[SRILM User List] Question about SRILM and sentence boundary detection

Andreas Stolcke stolcke at icsi.berkeley.edu
Thu Feb 2 16:53:07 PST 2012


On 2/2/2012 8:29 AM, L. Amber Wilcox-O'Hearn wrote:
> (Sorry Andreas, I meant to reply to the list):
>
> Georgi,
>
> I'm not sure if SRILM has something that does that -- i.e. holds the
> whole LM in RAM and waits for queries.  You might need something like
> that as opposed to using a whole file, if you want just the
> probabilities of the last word with respect to the previous, and you
> want to compare different last words depending on results of previous
> calculations, for example.
Two SRILM solutions:

1- Start ngram -lm LM -escape "===" -counts - (read from stdin) and put 
an escape line (in this case, starting with "===") after every ngram in 
the input (make sure the ngram words are followed my a count "1").
This will cause ngram to dump out the conditional prob for the ngram 
right away (instead of waiting for end-of-file).

2. Directly access the network LM server protocol implemented by ngram 
-server-port.
Start the server with
         % ngram -lm LM -server-port 8888
then write ngrams to that TCP port and read back the log probs:

     % telnet localhost 8888
my first word << input
-4.6499 >> output

Of course you would do the equivalent of telnet in perl, python, C,  or 
some other language to make use of the probabilities.
+===+
Requirement A: In the SRILM mailing-list post, what port number does the example use when starting the ngram server?
Requirement B: Echo the part of the SRILM mailing-list post starting with "1- Start ngram" and going on through "-server-port.".
The records that come next have no connection to the SRILM mailing-list post.

Dataset content:
+===+
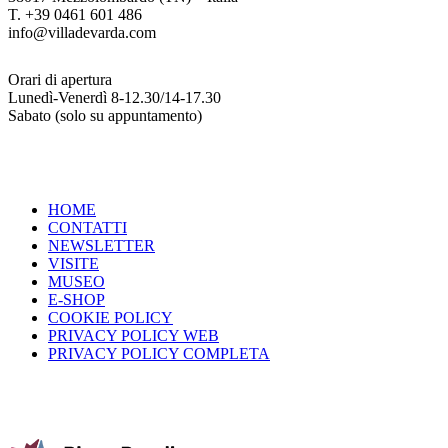
T. +39 0461 601 486
info@villadevarda.com
Orari di apertura
Lunedì-Venerdì 8-12.30/14-17.30
Sabato (solo su appuntamento)
HOME
CONTATTI
NEWSLETTER
VISITE
MUSEO
E-SHOP
COOKIE POLICY
PRIVACY POLICY WEB
PRIVACY POLICY COMPLETA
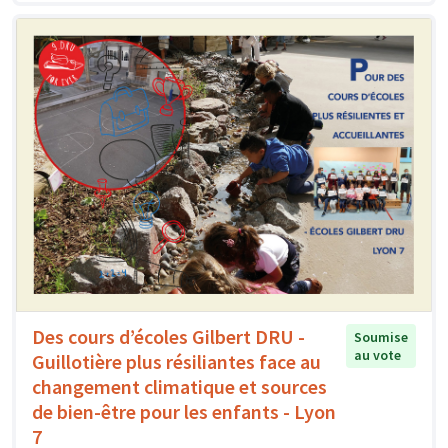
Des cours d’écoles Gilbert DRU -
Soumise
au vote
Guillotière plus résiliantes face au
changement climatique et sources
de bien-être pour les enfants - Lyon
7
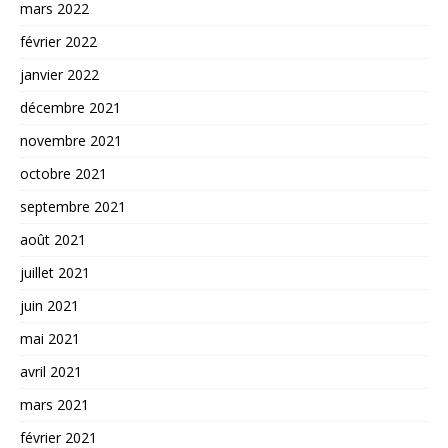
mars 2022
février 2022
janvier 2022
décembre 2021
novembre 2021
octobre 2021
septembre 2021
août 2021
juillet 2021
juin 2021
mai 2021
avril 2021
mars 2021
février 2021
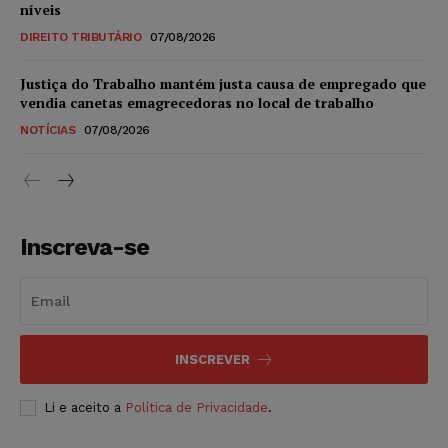
níveis
DIREITO TRIBUTÁRIO
07/08/2026
Justiça do Trabalho mantém justa causa de empregado que
vendia canetas emagrecedoras no local de trabalho
NOTÍCIAS
07/08/2026
Inscreva-se
INSCREVER
Li e aceito a
Política de Privacidade
.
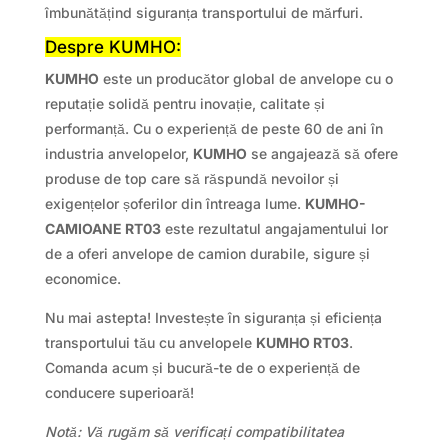
îmbunătățind siguranța transportului de mărfuri.
Despre KUMHO:
KUMHO
este un producător global de anvelope cu o
reputație solidă pentru inovație, calitate și
performanță. Cu o experiență de peste 60 de ani în
industria anvelopelor,
KUMHO
se angajează să ofere
produse de top care să răspundă nevoilor și
exigențelor șoferilor din întreaga lume.
KUMHO-
CAMIOANE RT03
este rezultatul angajamentului lor
de a oferi anvelope de camion durabile, sigure și
economice.
Nu mai astepta! Investește în siguranța și eficiența
transportului tău cu anvelopele
KUMHO RT03
.
Comanda acum și bucură-te de o experiență de
conducere superioară!
Notă: Vă rugăm să verificați compatibilitatea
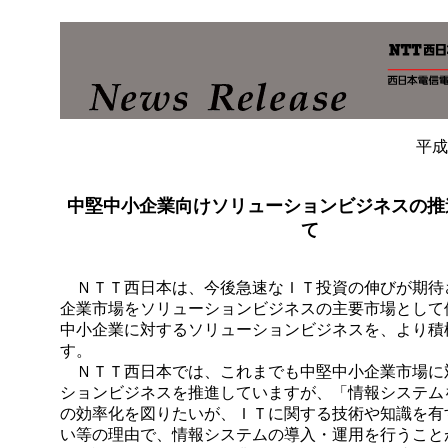
平成
中堅中小企業向けソリューションビジネスの推
て
ＮＴＴ西日本は、今後急速なＩＴ投資の伸びが期待
企業市場をソリューションビジネスの主要市場として
中小企業に対するソリューションビジネスを、より積
す。
ＮＴＴ西日本では、これまでも中堅中小企業市場に
ションビジネスを推進していますが、「情報システム
の効率化を図りたいが、ＩＴに関する技術や知識を有
い等の理由で、情報システムの導入・運用を行うこと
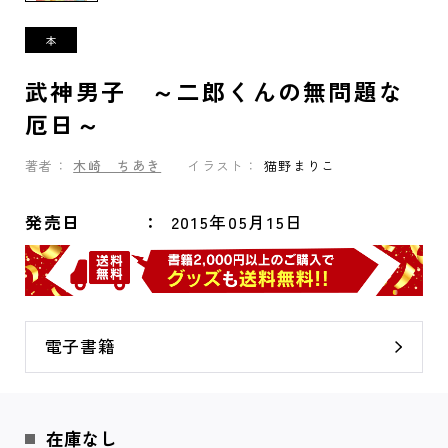
武神男子 ～二郎くんの無問題な
厄日～
著者：
木崎 ちあき
イラスト：
猫野まりこ
発売日
2015年05月15日
電子書籍
在庫なし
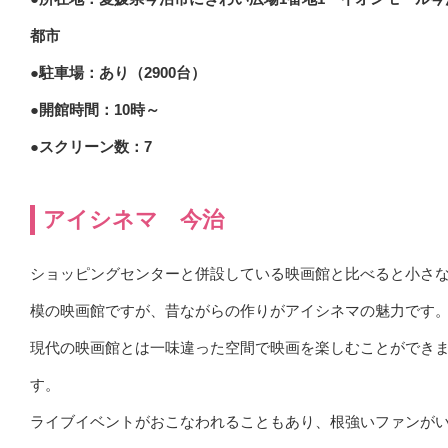
都市
●駐車場：あり（2900台）
●開館時間：10時～
●スクリーン数：7
アイシネマ 今治
ショッピングセンターと併設している映画館と比べると小さ
模の映画館ですが、昔ながらの作りがアイシネマの魅力です
現代の映画館とは一味違った空間で映画を楽しむことができ
す。
ライブイベントがおこなわれることもあり、根強いファンが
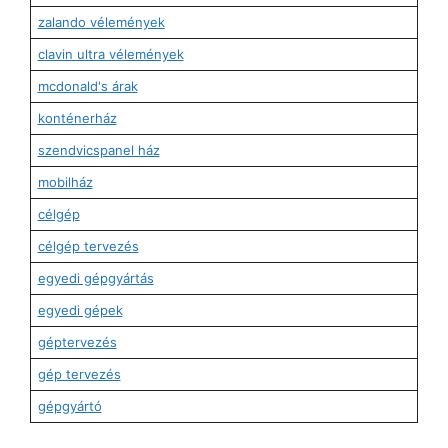
zalando vélemények
clavin ultra vélemények
mcdonald's árak
konténerház
szendvicspanel ház
mobilház
célgép
célgép tervezés
egyedi gépgyártás
egyedi gépek
géptervezés
gép tervezés
gépgyártó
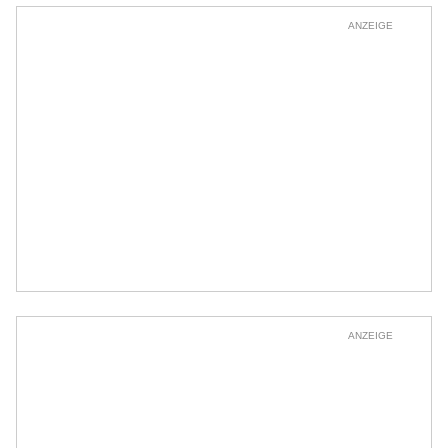
ANZEIGE
ANZEIGE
+===+
Task solution A: 8888

Task solution B:
1- Start ngram -lm LM -escape "===" -counts - (read from stdin) and put 
an escape line (in this case, starting with "===") after every ngram in 
the input (make sure the ngram words are followed my a count "1").
This will cause ngram to dump out the conditional prob for the ngram 
right away (instead of waiting for end-of-file).

2. Directly access the network LM server protocol implemented by ngram 
-server-port.